Governments throughout Canada are increasingly turning to the use of video surveillance in the belief that it prevents crime. While video surveillance of public places such as streets or parks is still relatively rare (fourteen Canadian cities are said to currently use video surveillance) the use of video cameras in indoor public spaces, such as airports, ports and terminals and government buildings is far more prevalent.

And the appetite of city governments and police services for surveillance cameras is growing. The Olympics, held in Vancouver in 2010, is expected to result in a massive increase in the use of surveillance cameras around the Vancouver region. But the effectiveness of video surveillance in reducing crime is extremely doubtful, according to a government analysis done in the United Kingdom–where there are 4.2 million surveillance cameras. The study concluded, based on a review of 22 different studies, that video surveillance reduced crime only to a small degree and was most effective at reducing vehicle crime in parking lots. Video surveillance was found to have little or no effect on crime in public transport and city centre settings.

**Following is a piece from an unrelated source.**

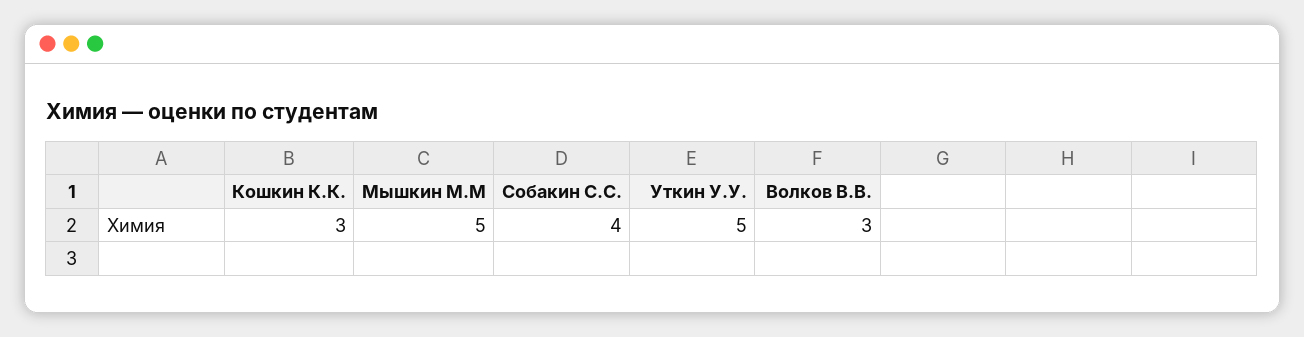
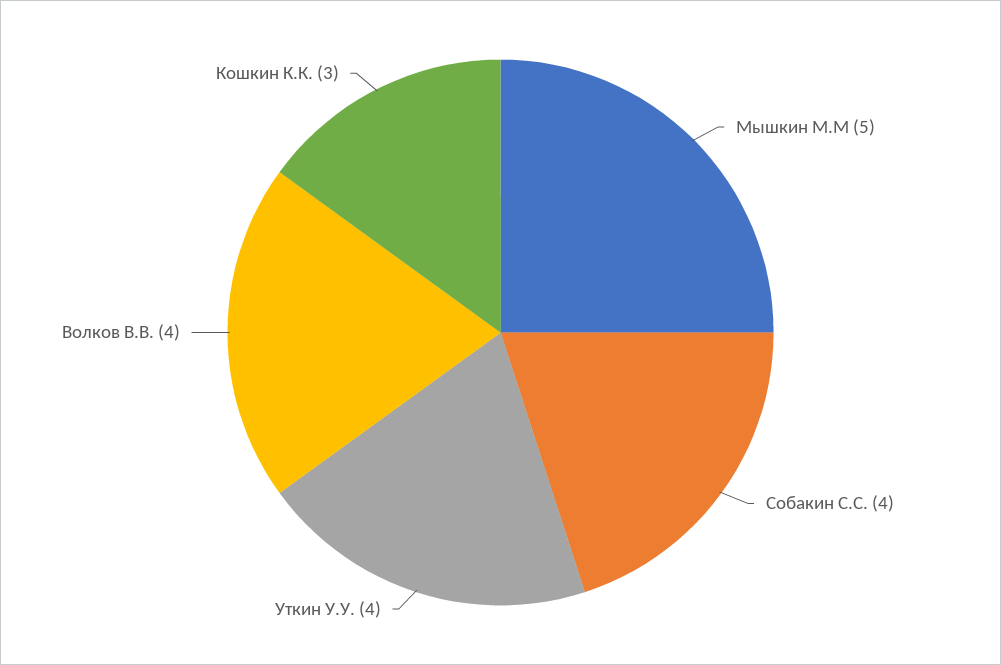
Уткин У.У.: 5 -> 4
Волков В.В.: 3 -> 4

Other forms of surveillance include municipal bylaws that require businesses to file reports to police about their customers (pawnbrokers and others have been subject to such laws); laws requiring internet service providers to disclose customer name and other information (“lawful access”); government policies and programs that watch people as they cross borders or engage in other lawful activities.

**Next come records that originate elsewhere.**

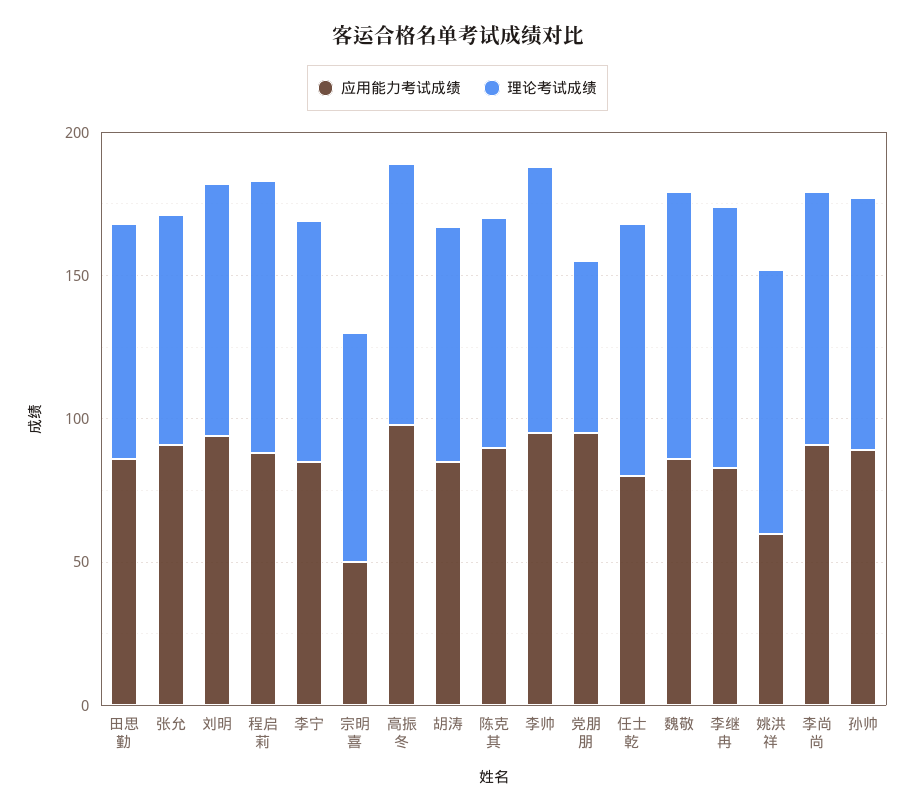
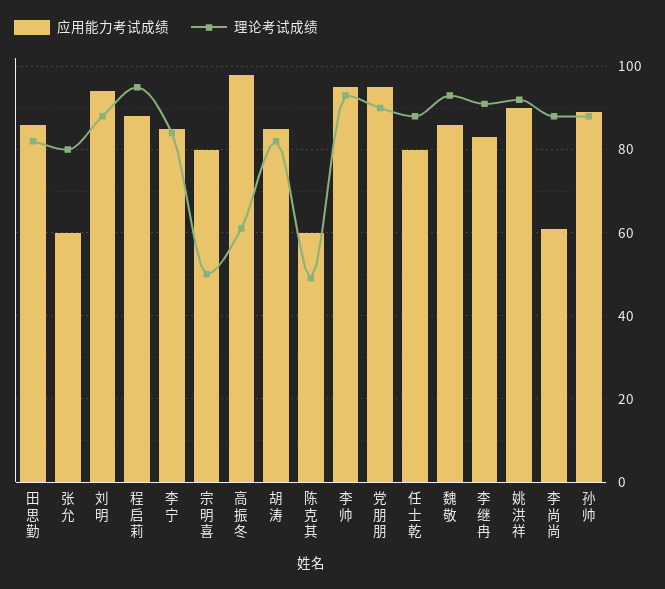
应用能力考试成绩, 张允: 90 -> 60
应用能力考试成绩, 宗明喜: 50 -> 80
理论考试成绩, 宗明喜: 80 -> 50
理论考试成绩, 高振冬: 90 -> 60
应用能力考试成绩, 陈克其: 90 -> 60
理论考试成绩, 陈克其: 80 -> 50
理论考试成绩, 党朋朋: 60 -> 90
应用能力考试成绩, 姚洪祥: 60 -> 90
应用能力考试成绩, 李尚尚: 90 -> 60

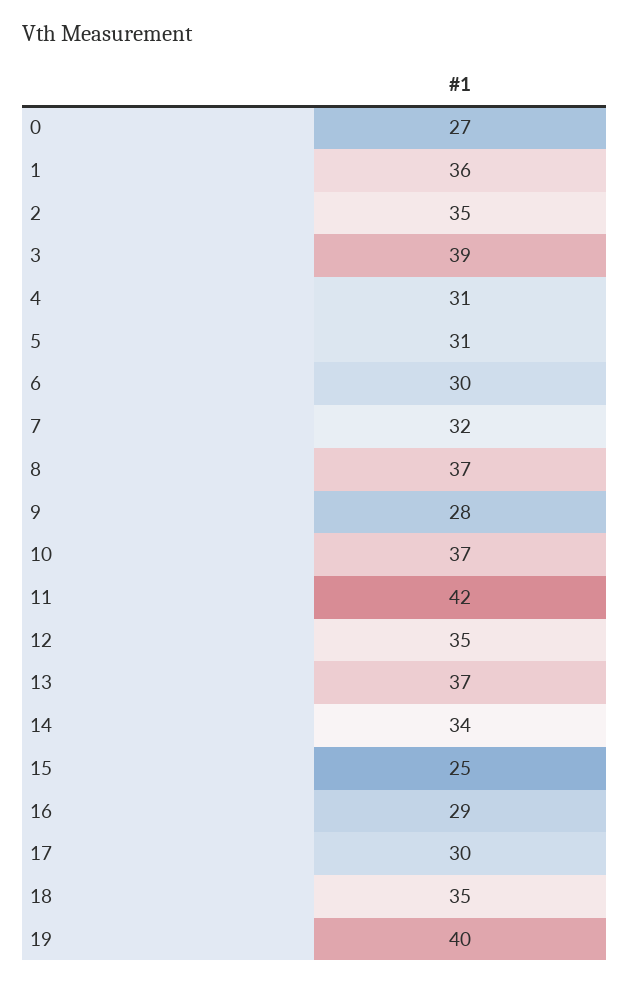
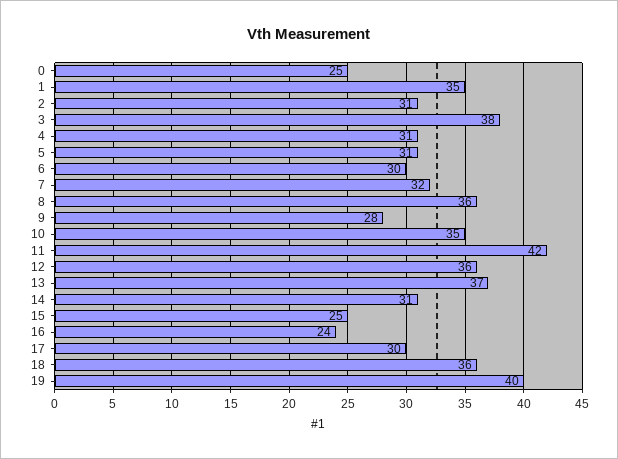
0: 27 -> 25
1: 36 -> 35
2: 35 -> 31
3: 39 -> 38
8: 37 -> 36
10: 37 -> 35
12: 35 -> 36
14: 34 -> 31
16: 29 -> 24
18: 35 -> 36

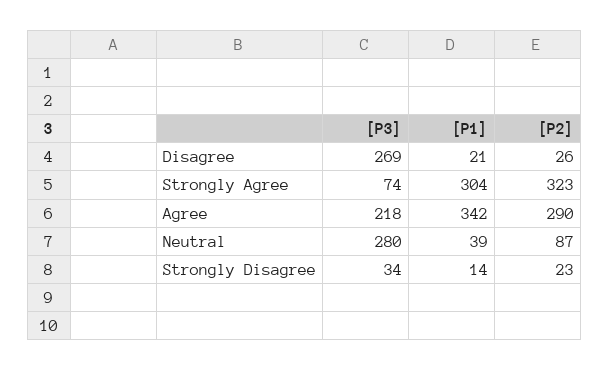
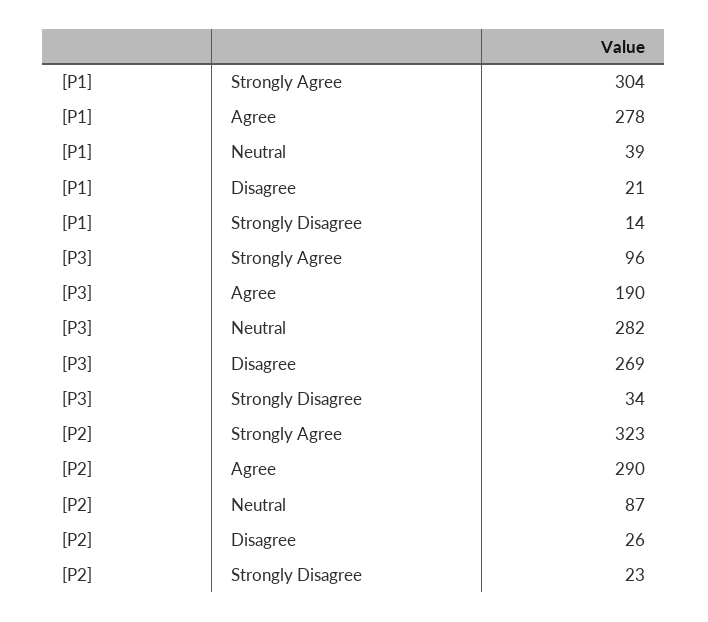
[P3], Strongly Agree: 74 -> 96
[P3], Agree: 218 -> 190
[P1], Agree: 342 -> 278
[P3], Neutral: 280 -> 282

The key problem with these types of laws and policies is that they go around the long-standing requirement to use the courts to get a warrant for the collection of personal information by police and other agencies of government.  Judges have a duty to safeguard our rights by considering whether the police have reasonable grounds to invade an individual’s privacy, based on the particular evidence in the particular case. Judges perform a very important gatekeeping function. But by putting entire communities under surveillance and re-naming it a security measure, governments avoid having to go to a judge in many cases, and they ignore their constitutional responsibilities to minimally intrude on citizens’ rights. When that happens, everyone’s privacy is threatened.